In a small town, when a young girl battling hormones battles loneliness and finds it easy to seduce a local teacher, who thinks nothing of but his own pleasure, there is chaos in the lives of a young lad (and his friend) who stalk her constantly. This is such fearlessly new storytelling, it takes getting used to. But it's a story that needs to be told.
For once, don’t watch a movie for the actor playing it. Give this film a try, and you will be awed by the performances of the young stars. The story is dark, the ending is not happy, but the journey is highly entertaining as well as educating about an issue that is not often spoken about.
Audience Reviews for Haraamkhor
"They Don't Teach Like They Used To." ♦ Grade D+
Looking back, having failed to catch this interesting-looking film at the 2015 Mumbai Film Festival due to BookMyShow's ridiculous ticketing system is not that unfortunate. That is because this social drama only looks good, but is surprisingly hollow.
Shyam (Nawazuddin Siddiqui) is a teacher who lives with his wife in a small house near the school where he teaches math to secondary-class students. He also moonlights as a tutor at his home for students who appear to be both academically weak and mischievous. Perfect examples of such types are two boys named Kamal (Irfan Khan) and Mintu (Mohd Samad) who think that their class-cum- tuition mate Sandhya (Shweta Tripathi) is fond of Shyam, who seems to be the only teacher around. What follows is Kamal and Mintu's countless attempts at showcasing the former's love to Sandhya while she is absorbed by Shyam's mature persona due to the much-discussed natural effect of adolescence.

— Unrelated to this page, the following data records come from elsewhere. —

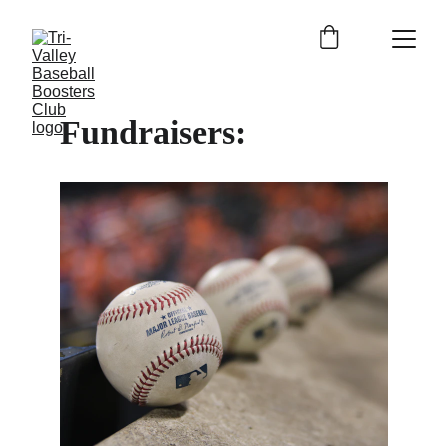
Fundraisers: 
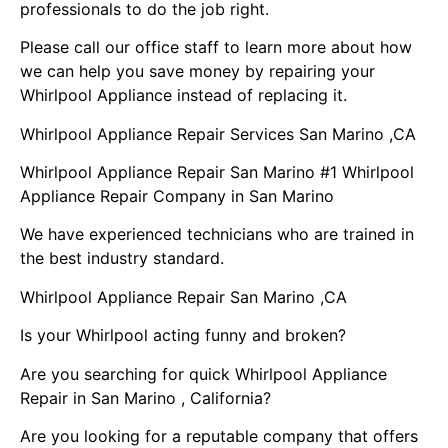
professionals to do the job right.
Please call our office staff to learn more about how
we can help you save money by repairing your
Whirlpool Appliance instead of replacing it.
Whirlpool Appliance Repair Services San Marino ,CA
Whirlpool Appliance Repair San Marino #1 Whirlpool
Appliance Repair Company in San Marino
We have experienced technicians who are trained in
the best industry standard.
Whirlpool Appliance Repair San Marino ,CA
Is your Whirlpool acting funny and broken?
Are you searching for quick Whirlpool Appliance
Repair in San Marino , California?
Are you looking for a reputable company that offers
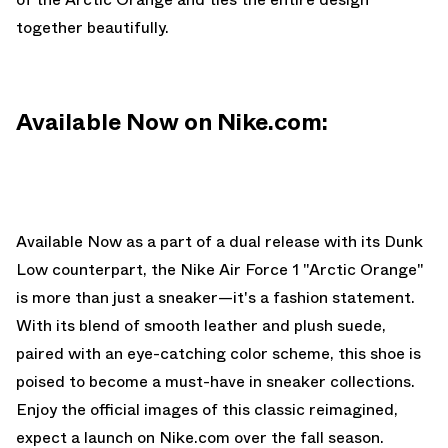
together beautifully.
Available Now on Nike.com:
Available Now
as a part of a dual
release with its Dunk
Low counterpart
, the Nike Air Force 1 "Arctic Orange"
is more than just a sneaker—it's a fashion statement.
With its blend of smooth leather and plush suede,
paired with an eye-catching color scheme, this shoe is
poised to become a must-have in sneaker collections.
Enjoy the official images of this classic reimagined,
expect a launch on
Nike.com
over the fall season.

Director Shlok Sharma is surely not fooling around when it comes to hitting the point - the illicit relationship between teacher and student. How it originates is rather a touchy subject and Sharma fails there, causing the film to be a partial depiction of all that was intended. Although he makes the audience ask the question as to who the real haraamkhor (unprincipled) is - Shyam or Sandhya or someone else, there is this lack of depth which lingers throughout the film. Soon enough, it becomes certain who the unprincipled character is, but by then one more thing becomes certain - there is no explanation as to why happened what happened. Did Shyam make the effort despite being married? Or was it Sandhya who craved to know more about "adult love", fueled by issues at home?
One may try to decipher the answers to the questions, but then it would become a hike and you wouldn't gain any entertainment, unless you consider Kamal and Mintu and their hilarious activities. The screenplay is rather crisp with Siddique and Tripathi both holding waters, but someone here in the IMDb message boards gets it right when he says Siddiqui cannot alone drive a film forward. He is brilliant as his typecast character, but insufficient when it comes to being the main guy. Tripathi was lovable in Masaan (2015), but the credits tell me this is her debut film. Her innocent face and those telling eyes puts her perfectly into character as the naive 9th grader.

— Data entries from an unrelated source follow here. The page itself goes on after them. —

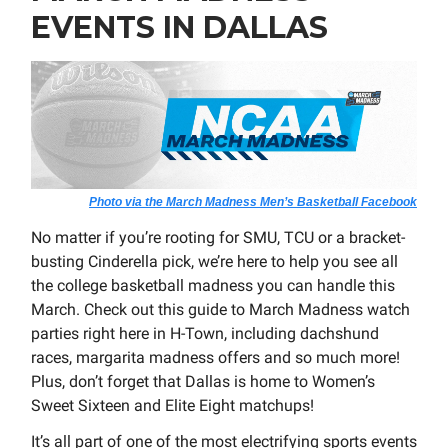
EVENTS IN DALLAS
Photo via the March Madness Men’s Basketball Facebook
No matter if you’re rooting for SMU, TCU or a bracket-
busting Cinderella pick, we’re here to help you see all
the college basketball madness you can handle this
March. Check out this guide to March Madness watch
parties right here in H-Town, including dachshund
races, margarita madness offers and so much more!
Plus, don’t forget that Dallas is home to Women’s
Sweet Sixteen and Elite Eight matchups!
It’s all part of one of the most electrifying sports events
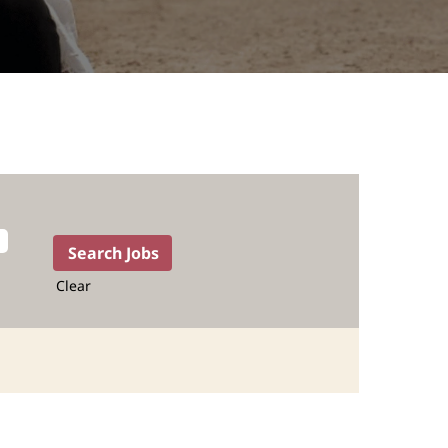
Clear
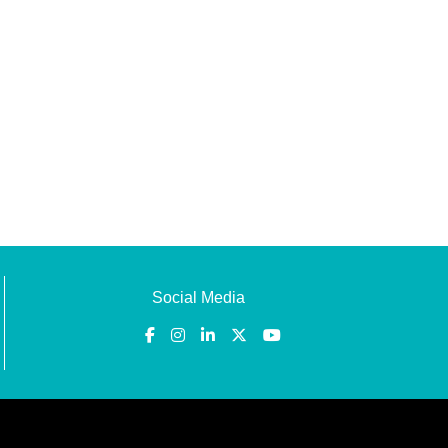
Social Media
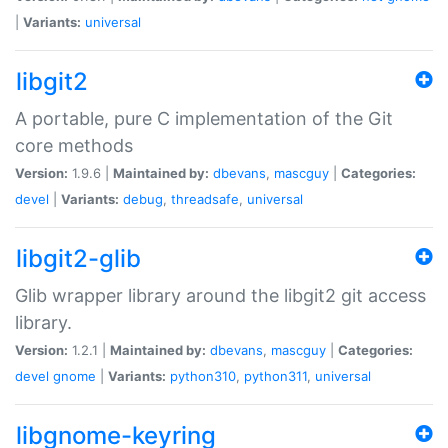
|
Variants:
universal
libgit2
A portable, pure C implementation of the Git
core methods
Version:
1.9.6 |
Maintained by:
dbevans
,
mascguy
|
Categories:
devel
|
Variants:
debug
,
threadsafe
,
universal
libgit2-glib
Glib wrapper library around the libgit2 git access
library.
Version:
1.2.1 |
Maintained by:
dbevans
,
mascguy
|
Categories:
devel
gnome
|
Variants:
python310
,
python311
,
universal
libgnome-keyring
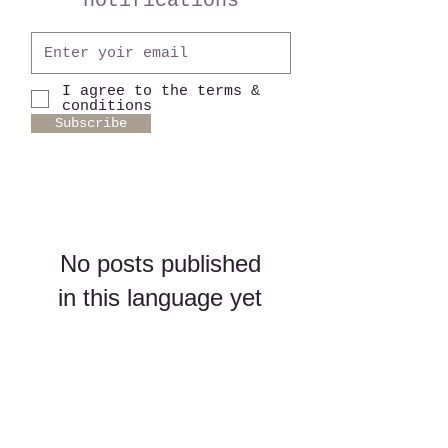
notifications
I agree to the terms &
conditions
Subscribe
No posts published
in this language yet
Once posts are published,
you’ll see them here.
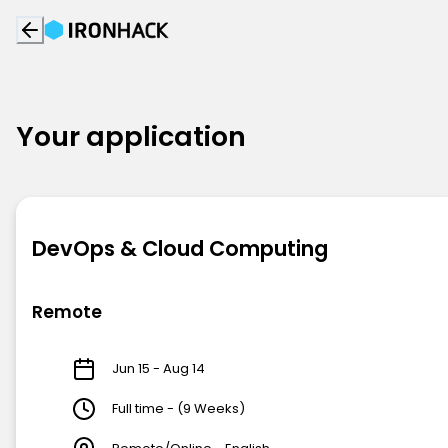
Your application
DevOps & Cloud Computing
Remote
Jun 15 - Aug 14
Full time - (9 Weeks)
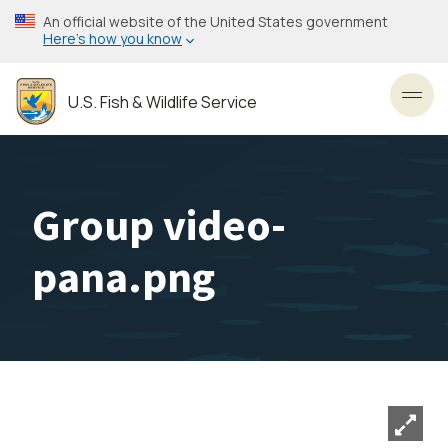
Skip
An official website of the United States government
to
Here’s how you know
main
content
U.S. Fish & Wildlife Service
Toggl
Group video-
pana.png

All in all, the film is decently made, but is without the ingredients that are essential to club social message with feasibility. Working on a story and putting it on screen without exploring its causes and factors is bad filmmaking. However, an afternoon watch on Netflix won't hurt, but make sure you watch it alone and not with your Indian parents.
BOTTOM LINE: Shlok Sharma's "Haraamkhor" is about an affair between a teacher and a student that provides limited information to talk about a widely relevant subject. Had there been a gender-swapped version, things would have been different, and that is the film's biggest flaw. Watch it on your free Netflix subscription.